Repeat only the stretch of lines below that runs from the line with "- Updated the" through the line with "- Fixed an issue where the SlackLogger", unaltered.

**** Records provided ****

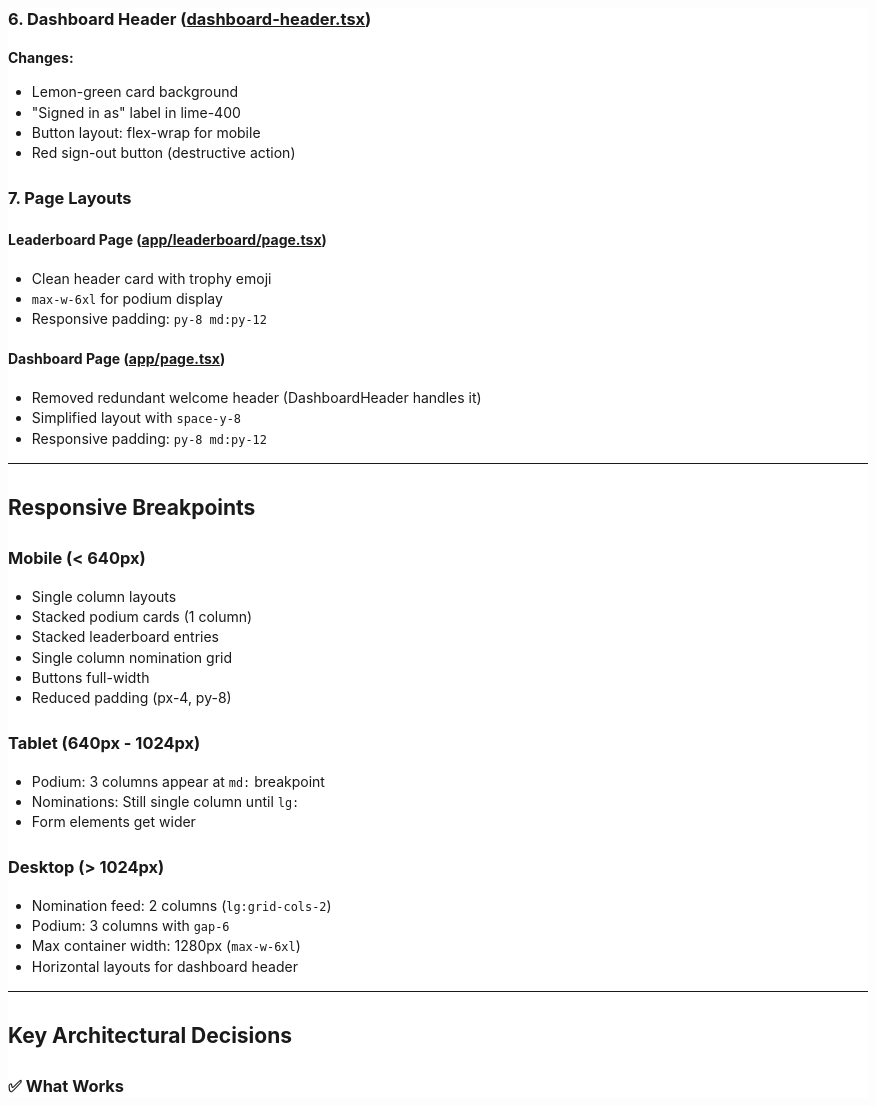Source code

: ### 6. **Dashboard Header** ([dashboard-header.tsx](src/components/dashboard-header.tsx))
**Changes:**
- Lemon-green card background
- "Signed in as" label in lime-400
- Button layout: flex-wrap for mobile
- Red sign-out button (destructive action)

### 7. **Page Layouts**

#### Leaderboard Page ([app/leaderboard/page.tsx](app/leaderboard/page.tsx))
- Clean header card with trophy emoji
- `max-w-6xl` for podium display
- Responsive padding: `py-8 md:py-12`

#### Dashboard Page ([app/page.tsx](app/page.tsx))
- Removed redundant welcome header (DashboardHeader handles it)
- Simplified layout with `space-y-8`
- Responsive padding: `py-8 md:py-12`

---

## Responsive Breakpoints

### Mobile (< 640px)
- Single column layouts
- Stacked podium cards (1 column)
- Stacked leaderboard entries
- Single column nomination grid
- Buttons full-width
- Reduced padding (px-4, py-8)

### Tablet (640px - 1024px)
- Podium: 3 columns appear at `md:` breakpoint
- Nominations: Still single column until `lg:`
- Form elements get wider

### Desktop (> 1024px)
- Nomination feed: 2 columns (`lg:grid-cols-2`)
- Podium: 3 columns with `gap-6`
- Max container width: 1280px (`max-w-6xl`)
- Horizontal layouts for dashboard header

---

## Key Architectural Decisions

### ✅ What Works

****
**** Records provided ****

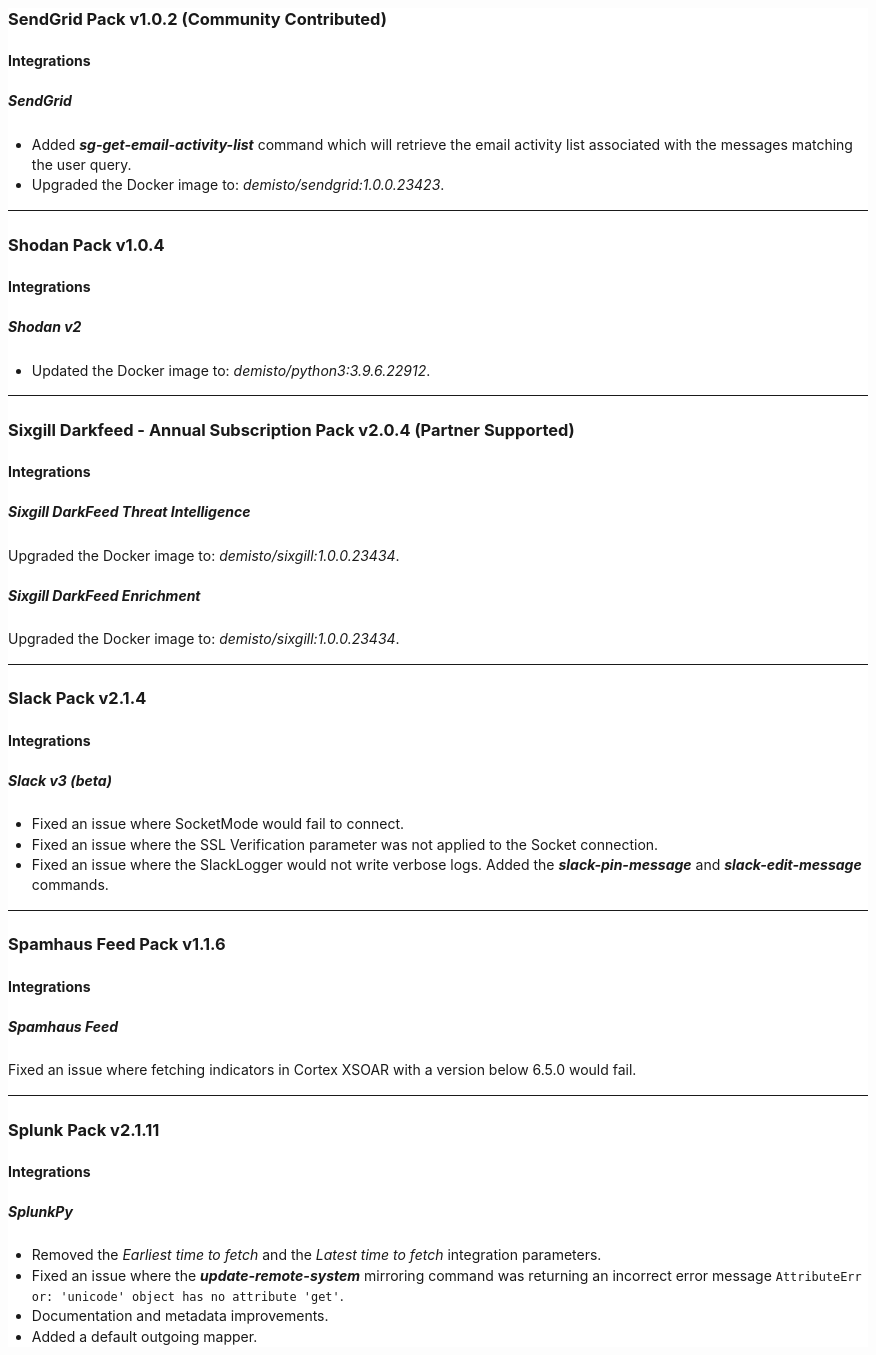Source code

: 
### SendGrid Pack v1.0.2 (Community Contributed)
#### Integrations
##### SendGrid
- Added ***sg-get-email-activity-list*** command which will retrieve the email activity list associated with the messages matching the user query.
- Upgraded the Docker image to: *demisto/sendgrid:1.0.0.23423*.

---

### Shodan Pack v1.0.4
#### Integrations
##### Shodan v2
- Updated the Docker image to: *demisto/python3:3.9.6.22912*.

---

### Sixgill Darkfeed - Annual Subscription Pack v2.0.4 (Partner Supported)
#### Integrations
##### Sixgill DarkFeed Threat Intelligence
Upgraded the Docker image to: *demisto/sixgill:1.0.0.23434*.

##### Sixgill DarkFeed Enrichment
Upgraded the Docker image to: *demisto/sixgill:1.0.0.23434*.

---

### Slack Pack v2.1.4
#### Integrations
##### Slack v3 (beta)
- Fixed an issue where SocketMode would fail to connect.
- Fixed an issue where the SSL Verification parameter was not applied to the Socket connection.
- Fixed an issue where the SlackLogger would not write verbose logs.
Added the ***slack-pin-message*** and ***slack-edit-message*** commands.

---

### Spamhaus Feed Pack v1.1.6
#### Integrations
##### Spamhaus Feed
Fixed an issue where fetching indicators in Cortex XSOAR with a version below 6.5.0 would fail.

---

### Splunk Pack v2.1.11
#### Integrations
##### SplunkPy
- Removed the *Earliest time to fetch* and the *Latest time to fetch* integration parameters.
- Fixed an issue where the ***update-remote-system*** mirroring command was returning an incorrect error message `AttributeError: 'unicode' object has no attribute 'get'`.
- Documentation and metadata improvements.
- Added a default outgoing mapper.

****

**Output**:
- Updated the Docker image to: *demisto/python3:3.9.6.22912*.

---

### Sixgill Darkfeed - Annual Subscription Pack v2.0.4 (Partner Supported)
#### Integrations
##### Sixgill DarkFeed Threat Intelligence
Upgraded the Docker image to: *demisto/sixgill:1.0.0.23434*.

##### Sixgill DarkFeed Enrichment
Upgraded the Docker image to: *demisto/sixgill:1.0.0.23434*.

---

### Slack Pack v2.1.4
#### Integrations
##### Slack v3 (beta)
- Fixed an issue where SocketMode would fail to connect.
- Fixed an issue where the SSL Verification parameter was not applied to the Socket connection.
- Fixed an issue where the SlackLogger would not write verbose logs.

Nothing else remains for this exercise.